On Tue, Apr 26, 2016 at 7:54 PM, Peter Geoghegan <pg@heroku.com> wrote:

On Tue, Apr 26, 2016 at 4:47 PM, Robert Haas <robertmhaas@gmail.com> wrote:

You don't want to remove buggy code that is currently unused simply
because it might be useful to have that functionality in the future?

No, I don't want to remove code that somebody thinks we should fix
instead of removing on your say-so.

I don't think that that's an efficient use of anyone's time. If
somebody proposes a patch with functionality that needs to merge HLL
states, then they can add an implementation at that time.

Peter, if there is consensus on this patch, I will commit it. If
there isn't, I won't. If you don't like that, sorry.

--
Robert Haas
EnterpriseDB: http://www.enterprisedb.com
The Enterprise PostgreSQL Company

--
Sent via pgsql-hackers mailing list (pgsql-hackers@postgresql.org)
To make changes to your subscription:
http://www.postgresql.org/mailpref/pgsql-hackers

#7Tom Lane
tgl@sss.pgh.pa.us
In reply to: Robert Haas (#2)
Re: Removing faulty hyperLogLog merge function

Robert Haas <robertmhaas@gmail.com> writes:

I'm not prepared to commit this over the objection offered by Tomas
Vondra on that thread.

FWIW, I agree with Peter that we should remove this code. We know that it
is buggy. Leaving it there constitutes an "attractive nuisance" --- that
is, I'm afraid that someone will submit a patch that depends on that
function, and that we might forget that the function is broken and commit
said patch.

Tomas' objection would be reasonable if a fix was simple, but so far as
I can tell from the thread, it's not. In particular, Peter doesn't trust
the upstream patch in question. But whether or not you trust it, doing
nothing is not a sane choice. The reasonable alternatives are to remove
the merge function or sync the upstream patch.

regards, tom lane

--
Sent via pgsql-hackers mailing list (pgsql-hackers@postgresql.org)
To make changes to your subscription:
http://www.postgresql.org/mailpref/pgsql-hackers

#8Robert Haas
robertmhaas@gmail.com
In reply to: Tom Lane (#7)
Re: Removing faulty hyperLogLog merge function

On Tue, Apr 26, 2016 at 9:35 PM, Tom Lane <tgl@sss.pgh.pa.us> wrote:

Robert Haas <robertmhaas@gmail.com> writes:

I'm not prepared to commit this over the objection offered by Tomas
Vondra on that thread.

FWIW, I agree with Peter that we should remove this code. We know that it
is buggy. Leaving it there constitutes an "attractive nuisance" --- that
is, I'm afraid that someone will submit a patch that depends on that
function, and that we might forget that the function is broken and commit
said patch.

- - -

_PARTS OF THE EXERCISE_
A. In the thread about removing the faulty hyperLogLog merge function, which two alternatives does Tom Lane call reasonable?
B. Carry the hyperLogLog merge function thread forward, starting right after its final sentence.

_INFORMATION SUPPLIED_
- - -

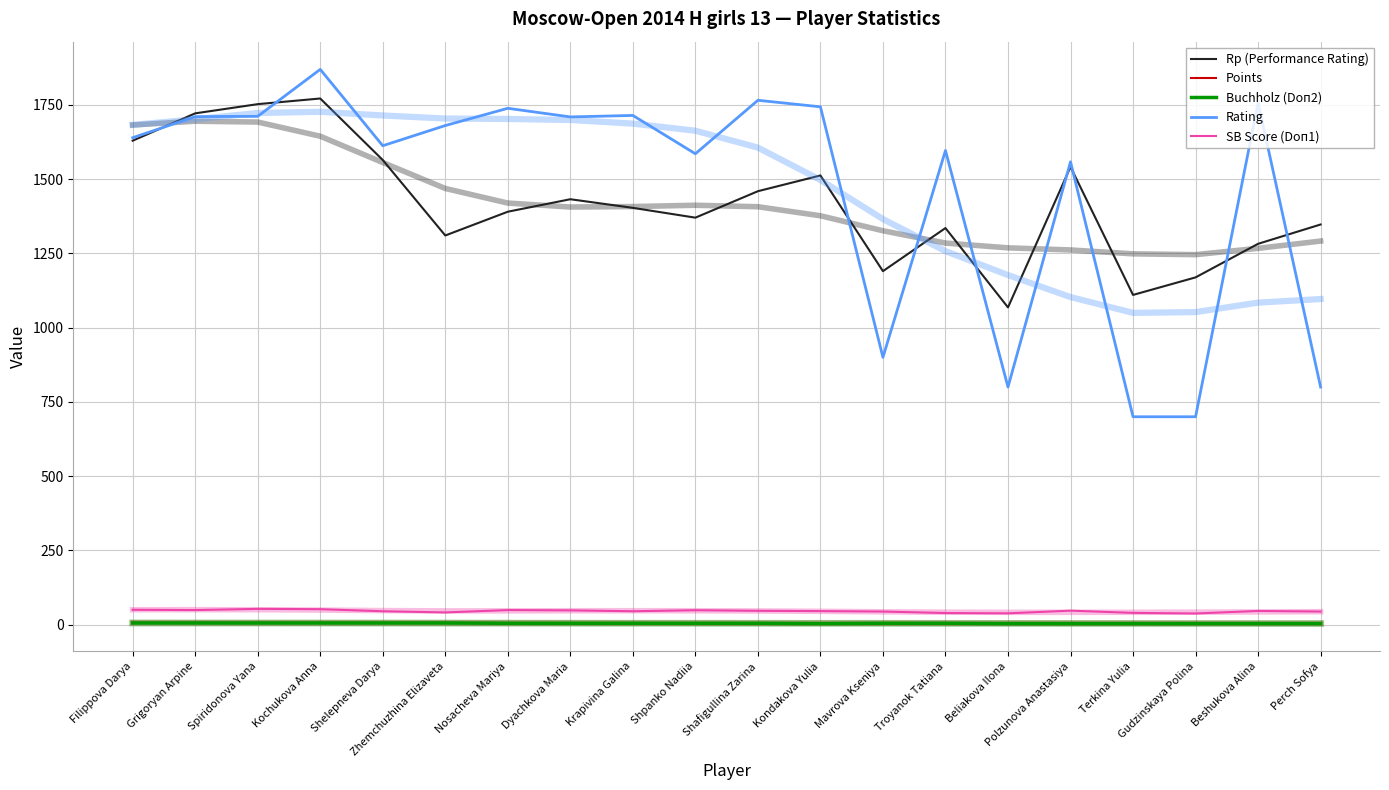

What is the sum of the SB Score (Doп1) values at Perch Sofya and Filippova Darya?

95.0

- - -

_ANSWERS BY ITEM NUMBER_
A. Removing the merge function or syncing the upstream patch.

B.
Tomas' objection would be reasonable if a fix was simple, but so far as
I can tell from the thread, it's not. In particular, Peter doesn't trust
the upstream patch in question. But whether or not you trust it, doing
nothing is not a sane choice. The reasonable alternatives are to remove
the merge function or sync the upstream patch.

Now I agree with that. And now we do not have a 1-1 tie on which
alternative to prefer, which is a good start towards a consensus. Any
other views?

--
Robert Haas
EnterpriseDB: http://www.enterprisedb.com
The Enterprise PostgreSQL Company

--
Sent via pgsql-hackers mailing list (pgsql-hackers@postgresql.org)
To make changes to your subscription:
http://www.postgresql.org/mailpref/pgsql-hackers

#9Joe Conway
mail@joeconway.com
In reply to: Robert Haas (#8)
Re: Removing faulty hyperLogLog merge function

On 04/26/2016 07:23 PM, Robert Haas wrote:

On Tue, Apr 26, 2016 at 9:35 PM, Tom Lane <tgl@sss.pgh.pa.us> wrote:

Robert Haas <robertmhaas@gmail.com> writes:

I'm not prepared to commit this over the objection offered by Tomas
Vondra on that thread.

FWIW, I agree with Peter that we should remove this code. We know that it
is buggy. Leaving it there constitutes an "attractive nuisance" --- that
is, I'm afraid that someone will submit a patch that depends on that
function, and that we might forget that the function is broken and commit
said patch.

Tomas' objection would be reasonable if a fix was simple, but so far as
I can tell from the thread, it's not. In particular, Peter doesn't trust
the upstream patch in question. But whether or not you trust it, doing
nothing is not a sane choice. The reasonable alternatives are to remove
the merge function or sync the upstream patch.

Now I agree with that. And now we do not have a 1-1 tie on which
alternative to prefer, which is a good start towards a consensus. Any
other views?

I haven't followed this issue all that closely, but to me it seems
pretty clear. If the function is brand new to 9.6, buggy, and not even
used anywhere, I cannot imagine why we would leave it in the tree.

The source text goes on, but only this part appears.